Y no tenéis ni por asomo la
una, ni la otra, ni la tercera tampoco.
De modo que, vistas esas vitales
carencias, demandáis algo que evidentemente no es ni ha sido vuestro y del que a
regañadientes el mundo os reconoce como propietarios, pero tan sólo por vuestra
presencia de facto y no porque tengáis algún derecho al reclamo.
Mientras tanto
que nuestro pueblo, exiliado forzoso y dueño genuino de esa tierra de la que
entre romanos, otomanos y árabes nos echaron para posteriormente despreciarla y
destruirla, ha vuelto para hacerse cargo de lo poco que ellos y también vosotros
no depredaron del todo o dejaron en pie renqueante y para reescribir sobre
dichas ruinas una historia que quisieron y/o quisisteis, sin éxito, borrar
arteramente.
De modo que antes de reclamar nada, demostrad vuestra legitimidad y
con hechos y papeles, no con argucias y mentiras. Y mientras esperamos, ustedes
y nosotros, por novedades al respecto, ved entretanto como este 8 de mayo de
2008 levantaremos la copa, brindando por nuestro 60 ANIVERSARIO COMO PATRIA
LIBRE E INAMOVIBLE DEL PUEBLO JUDÍO TODO.
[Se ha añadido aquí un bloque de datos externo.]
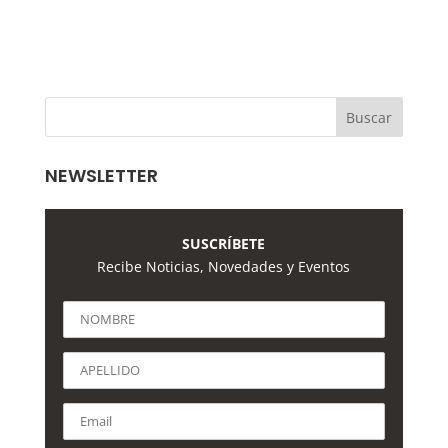
NEWSLETTER
SUSCRÍBETE
Recibe Noticias, Novedades y Eventos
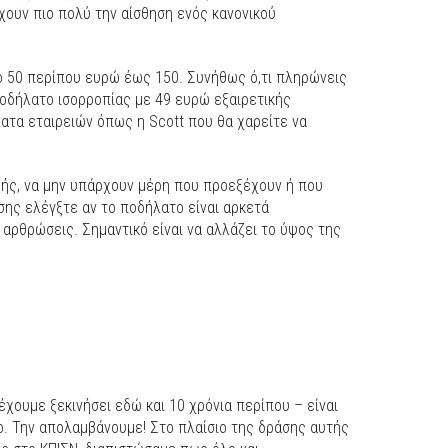
χουν πιο πολύ την αίσθηση ενός κανονικού
πό 50 περίπου ευρώ έως 150. Συνήθως ό,τι πληρώνεις
ποδήλατο ισορροπίας με 49 ευρώ εξαιρετικής
λατα εταιρειών όπως η Scott που θα χαρείτε να
ής, να μην υπάρχουν μέρη που προεξέχουν ή που
σης ελέγξτε αν το ποδήλατο είναι αρκετά
 αρθρώσεις. Σημαντικό είναι να αλλάζει το ύψος της
έχουμε ξεκινήσει εδώ και 10 χρόνια περίπου – είναι
ο. Την απολαμβάνουμε! Στο πλαίσιο της δράσης αυτής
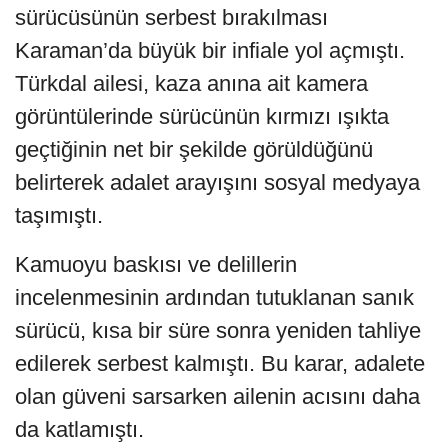
sürücüsünün serbest bırakılması
Karaman’da büyük bir infiale yol açmıştı.
Türkdal ailesi, kaza anına ait kamera
görüntülerinde sürücünün kırmızı ışıkta
geçtiğinin net bir şekilde görüldüğünü
belirterek adalet arayışını sosyal medyaya
taşımıştı.
Kamuoyu baskısı ve delillerin
incelenmesinin ardından tutuklanan sanık
sürücü, kısa bir süre sonra yeniden tahliye
edilerek serbest kalmıştı. Bu karar, adalete
olan güveni sarsarken ailenin acısını daha
da katlamıştı.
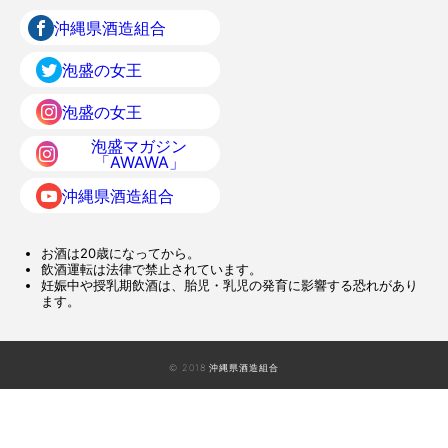
沖縄県酒造組合
泡盛の女王
泡盛の女王
泡盛マガジン
「AWAWA」
沖縄県酒造組合
お酒は20歳になってから。
飲酒運転は法律で禁止されています。
妊娠中や授乳期飲酒は、胎児・乳児の発育に影響する恐れがあり
ます。
© 2018 沖縄県酒造組合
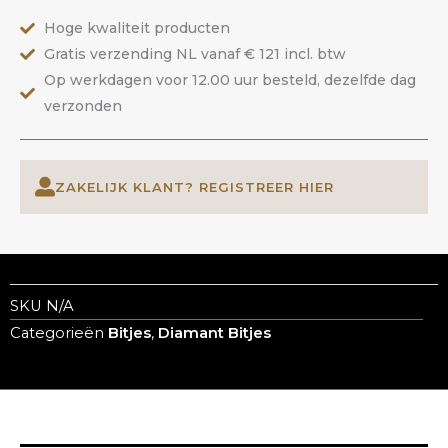
Hoge kwaliteit producten
Gratis verzending NL vanaf € 121 incl. btw
Op werkdagen voor 12.00 uur besteld, dezelfde dag
verzonden
ZAKELIJK KLANT? REGISTREER HIER
SKU
N/A
Categorieën
Bitjes
,
Diamant Bitjes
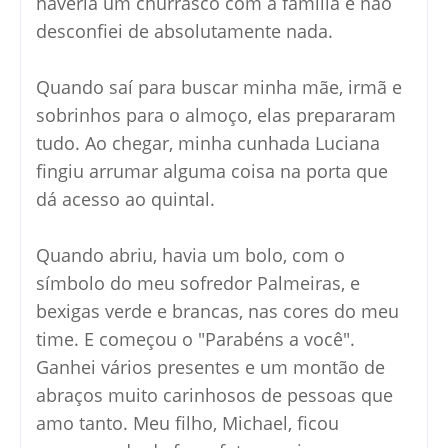
haveria um churrasco com a família e não
desconfiei de absolutamente nada.
Quando saí para buscar minha mãe, irmã e
sobrinhos para o almoço, elas prepararam
tudo. Ao chegar, minha cunhada Luciana
fingiu arrumar alguma coisa na porta que
dá acesso ao quintal.
Quando abriu, havia um bolo, com o
símbolo do meu sofredor Palmeiras, e
bexigas verde e brancas, nas cores do meu
time. E começou o "Parabéns a você".
Ganhei vários presentes e um montão de
abraços muito carinhosos de pessoas que
amo tanto. Meu filho, Michael, ficou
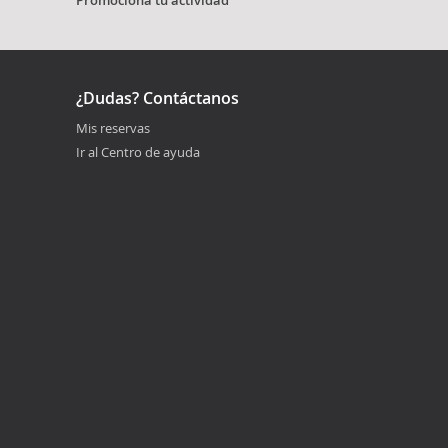
Promociona tu actividad
¿Dudas? Contáctanos
Mis reservas
Ir al Centro de ayuda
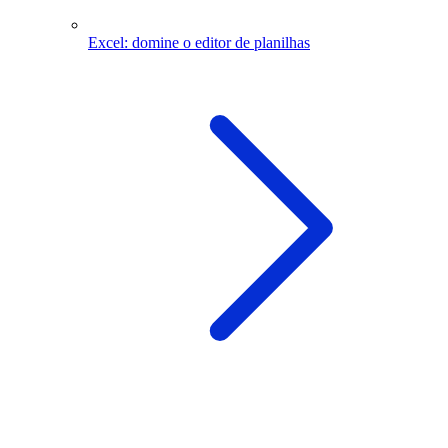
Excel: domine o editor de planilhas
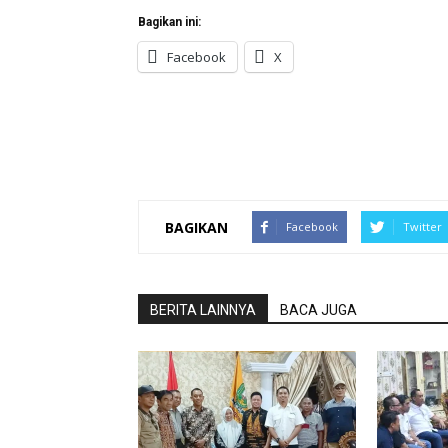
Bagikan ini:
Facebook
X
BAGIKAN
Facebook
Twitter
BERITA LAINNYA
BACA JUGA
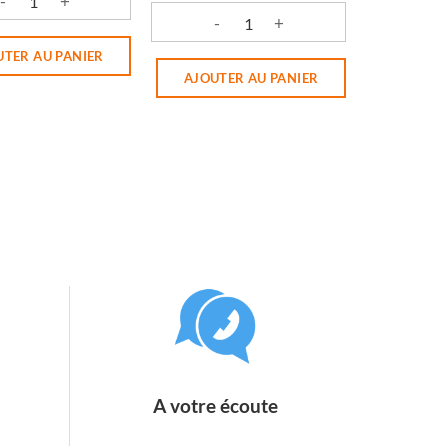
LAUR
é de PRALINES AUX AMANDES 150G
quantité de CONFIT DE FOIE A L'ANCI
UTER AU PANIER
AJOUTER AU PANIER
A votre écoute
Os ruego que no toméis esta carta como una bravuconada y mucho menos la
consideréis un exceso. Pero tened sí en cuenta y apreciad la levedad con que os
trata nuestro tembleque e irresoluto gobierno actual y haced cálculos de lo que
estáis perdiendo, que encima es poco debido a nuestra sujeción. Con todo,
considerad también que cuando uno está en medio de una jauría de perros que
ladran y también muerden, tiene la necesidad y el derecho de defenderse. Y no
otra cosa es lo que hacemos los judíos, pueblo pacífico por naturaleza, en
humana reacción a los innúmeros ataques solapados y letales de quienes como
vosotros, buscan nuestra desaparición como Estado Judío.
Eretz Israel, Am Israel, ¡¡¡Lejaim ve Shalom!!!
* Anche, en italiano: "y también".
** Coloqué un asterisco doble de llamada y advertencia al término DON, por
cuanto se trata de una sigla que se empleaba antaño para significar que una
persona era De Origen Noble; en el caso de estos dos sujetos, apenas una ironía.